Cela n’empêche pas Colonie d’être un film d’action remarquablement efficace. Le rythme est soutenu, la photographie en Cinémascope est superbe, l’ambiance sonore contribue à l’immersion. On pense, par contraste, à la récente réflexion autour de l’intelligence artificielle au cinéma : Colonie répond à ce débat par l’affirmative du corps réel, du performer en chair et en os. Une démarche similaire animait Backrooms de A24, où les corps en mouvement portaient tout le poids symbolique du film.

Questions fréquentes sur Colonie et son casting zombie coréen

Qu’est-ce que Colonie, le film zombie coréen de 2026 ?

Colonie (Gunch en coréen) est un film zombie réalisé par Yeon Sang-ho, le cinéaste de Dernier Train pour Busan. Il met en scène une horde d’infectés dotée d’une intelligence collective, dans un immeuble immense, avec Jun Ji-hyun et Ji Chang-wook dans les rôles principaux. Le film est sorti en France en salle au printemps 2026.
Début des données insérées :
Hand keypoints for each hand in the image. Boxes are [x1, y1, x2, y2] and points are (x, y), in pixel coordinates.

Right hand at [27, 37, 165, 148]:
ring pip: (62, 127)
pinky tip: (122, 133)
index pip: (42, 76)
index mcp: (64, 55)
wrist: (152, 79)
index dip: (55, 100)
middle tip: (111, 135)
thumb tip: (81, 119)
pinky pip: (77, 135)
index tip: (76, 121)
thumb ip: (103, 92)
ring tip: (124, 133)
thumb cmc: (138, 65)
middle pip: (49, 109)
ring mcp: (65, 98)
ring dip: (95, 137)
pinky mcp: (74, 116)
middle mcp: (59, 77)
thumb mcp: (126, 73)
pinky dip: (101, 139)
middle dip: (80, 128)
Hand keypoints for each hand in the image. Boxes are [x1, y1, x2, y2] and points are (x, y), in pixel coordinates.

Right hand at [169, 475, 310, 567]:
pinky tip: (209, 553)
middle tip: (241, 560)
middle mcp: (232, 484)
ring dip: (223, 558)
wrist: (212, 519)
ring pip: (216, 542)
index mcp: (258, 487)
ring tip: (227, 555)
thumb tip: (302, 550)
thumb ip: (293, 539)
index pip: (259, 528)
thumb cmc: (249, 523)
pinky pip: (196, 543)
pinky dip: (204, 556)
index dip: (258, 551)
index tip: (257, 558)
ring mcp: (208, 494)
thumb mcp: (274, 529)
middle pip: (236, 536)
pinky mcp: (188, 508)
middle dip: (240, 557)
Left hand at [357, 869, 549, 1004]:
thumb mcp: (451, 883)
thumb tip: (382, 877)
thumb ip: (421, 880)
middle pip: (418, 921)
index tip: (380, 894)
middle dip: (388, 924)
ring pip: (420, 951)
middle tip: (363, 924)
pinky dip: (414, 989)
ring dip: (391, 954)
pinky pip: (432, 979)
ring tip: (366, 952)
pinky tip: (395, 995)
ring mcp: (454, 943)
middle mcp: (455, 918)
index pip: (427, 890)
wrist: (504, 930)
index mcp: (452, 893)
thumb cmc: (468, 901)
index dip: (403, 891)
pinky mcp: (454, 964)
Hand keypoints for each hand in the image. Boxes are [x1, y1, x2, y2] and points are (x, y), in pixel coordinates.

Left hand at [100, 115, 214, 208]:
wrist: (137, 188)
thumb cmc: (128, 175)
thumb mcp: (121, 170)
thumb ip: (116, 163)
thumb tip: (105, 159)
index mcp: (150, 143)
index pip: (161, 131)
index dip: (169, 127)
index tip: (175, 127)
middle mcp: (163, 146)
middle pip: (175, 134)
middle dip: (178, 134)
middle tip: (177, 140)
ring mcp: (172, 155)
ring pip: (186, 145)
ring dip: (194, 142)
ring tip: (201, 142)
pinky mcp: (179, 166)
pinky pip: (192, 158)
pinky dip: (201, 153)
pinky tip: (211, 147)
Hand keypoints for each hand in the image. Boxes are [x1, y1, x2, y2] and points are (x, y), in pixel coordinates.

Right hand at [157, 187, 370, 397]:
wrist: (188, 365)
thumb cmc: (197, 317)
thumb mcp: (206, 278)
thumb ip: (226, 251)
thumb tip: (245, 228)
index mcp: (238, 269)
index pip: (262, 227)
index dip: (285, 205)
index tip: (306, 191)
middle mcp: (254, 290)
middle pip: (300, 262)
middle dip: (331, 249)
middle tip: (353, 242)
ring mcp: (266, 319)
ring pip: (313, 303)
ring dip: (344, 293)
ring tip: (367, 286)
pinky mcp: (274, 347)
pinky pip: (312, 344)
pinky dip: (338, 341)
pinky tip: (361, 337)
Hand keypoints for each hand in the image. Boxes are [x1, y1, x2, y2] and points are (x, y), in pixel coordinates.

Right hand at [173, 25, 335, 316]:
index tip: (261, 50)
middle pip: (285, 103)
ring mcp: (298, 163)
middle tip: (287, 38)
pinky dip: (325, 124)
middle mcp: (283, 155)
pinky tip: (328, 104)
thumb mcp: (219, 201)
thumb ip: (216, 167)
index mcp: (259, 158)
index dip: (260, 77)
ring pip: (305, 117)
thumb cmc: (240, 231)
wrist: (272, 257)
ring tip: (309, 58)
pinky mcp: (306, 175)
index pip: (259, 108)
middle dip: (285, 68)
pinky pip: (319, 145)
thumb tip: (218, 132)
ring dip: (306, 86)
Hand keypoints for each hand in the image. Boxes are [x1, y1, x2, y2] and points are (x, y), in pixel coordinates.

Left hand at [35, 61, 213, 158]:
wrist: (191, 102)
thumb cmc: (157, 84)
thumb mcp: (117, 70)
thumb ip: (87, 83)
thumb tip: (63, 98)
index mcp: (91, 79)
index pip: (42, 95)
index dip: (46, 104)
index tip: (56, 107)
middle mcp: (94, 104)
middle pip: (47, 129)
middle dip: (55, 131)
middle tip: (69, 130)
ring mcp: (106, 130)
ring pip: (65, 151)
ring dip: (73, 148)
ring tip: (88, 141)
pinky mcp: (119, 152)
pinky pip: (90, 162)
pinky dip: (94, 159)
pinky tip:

Qui joue dans Colonie de Yeon Sang-ho ?

Le casting de Colonie réunit Jun Ji-hyun, icône du cinéma et des dramas coréens connue pour My Sassy Girl, et Ji Chang-wook, acteur apprécié pour ses rôles d’action intenses, vu récemment dans Côté du Mal sur Disney+.

Pourquoi les figurants et performers de Colonie sont-ils aussi remarquables ?

Les cascadeurs, danseurs et performers qui incarnent la horde zombie de Colonie réalisent un travail de coordination physique exceptionnel : contorsions, flips hip-hop, déplacements à quatre pattes synchronisés, poses collectives en plan large. La précision de leurs mouvements collectifs évoque une performance artistique grandeur nature.

Comment Colonie se compare-t-il à Dernier Train pour Busan ?

Colonie et Dernier Train pour Busan partagent le même réalisateur, Yeon Sang-ho, mais leur approche du genre diffère. Dernier Train misait sur l’émotion pure et la course effrénée. Colonie prend le parti d’une intelligence collective chez les infectés, d’un Cinémascope ample et d’une mise en scène plus conceptuelle. Les deux films se tiennent à très haut niveau.

Peut-on faire de la figuration dans un film zombie coréen ?

La figuration dans les productions internationales, y compris coréennes tournant en Europe, requiert généralement une inscription auprès d’agences spécialisées et, selon la nature des scènes, une aptitude physique précise. Pour en savoir plus sur la figuration au cinéma en France, consultez Figurants.com.

Colonie n’est pas le film zombie parfait. Mais c’est le plus singulier de ces dernières années — celui qui rappelle que le genre, pour survivre, a besoin d’audace, de corps et de sens. Yeon Sang-ho l’a compris. Ses performers aussi.